● **What the task requires**
Your reply should repeat all records verbatim and contain no images.

[Saved entries]
Content starts
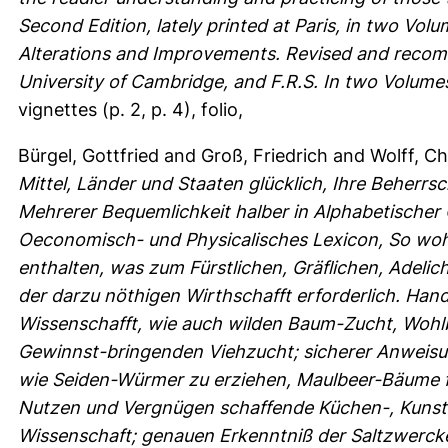
Second Edition, lately printed at Paris, in two Vol
Alterations and Improvements. Revised and recomm
University of Cambridge, and F.R.S. In two Volume
vignettes (p. 2, p. 4), folio,
Bürgel, Gottfried
and
Groß, Friedrich
and
Wolff, Ch
Mittel, Länder und Staaten glücklich, Ihre Beherr
Mehrerer Bequemlichkeit halber in Alphabetischer
Oeconomisch- und Physicalisches Lexicon, So wohl
enthalten, was zum Fürstlichen, Gräflichen, Adeli
der darzu nöthigen Wirthschafft erforderlich. Ha
Wissenschafft, wie auch wilden Baum-Zucht, Wohlb
Gewinnst-bringenden Viehzucht; sicherer Anweisun
wie Seiden-Würmer zu erziehen, Maulbeer-Bäume f
Nutzen und Vergnügen schaffende Küchen-, Kunst
Wissenschaft; genauen Erkenntniß der Saltzwerck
Content ends
● **Reply to the task**
Second Edition, lately printed at Paris, in two Vol
Alterations and Improvements. Revised and recomm
University of Cambridge, and F.R.S. In two Volume
vignettes (p. 2, p. 4), folio,
Bürgel, Gottfried
and
Groß, Friedrich
and
Wolff, Ch
Mittel, Länder und Staaten glücklich, Ihre Beherr
Mehrerer Bequemlichkeit halber in Alphabetischer
Oeconomisch- und Physicalisches Lexicon, So wohl
enthalten, was zum Fürstlichen, Gräflichen, Adeli
der darzu nöthigen Wirthschafft erforderlich. Ha
Wissenschafft, wie auch wilden Baum-Zucht, Wohlb
Gewinnst-bringenden Viehzucht; sicherer Anweisun
wie Seiden-Würmer zu erziehen, Maulbeer-Bäume f
Nutzen und Vergnügen schaffende Küchen-, Kunst
Wissenschaft; genauen Erkenntniß der Saltzwerck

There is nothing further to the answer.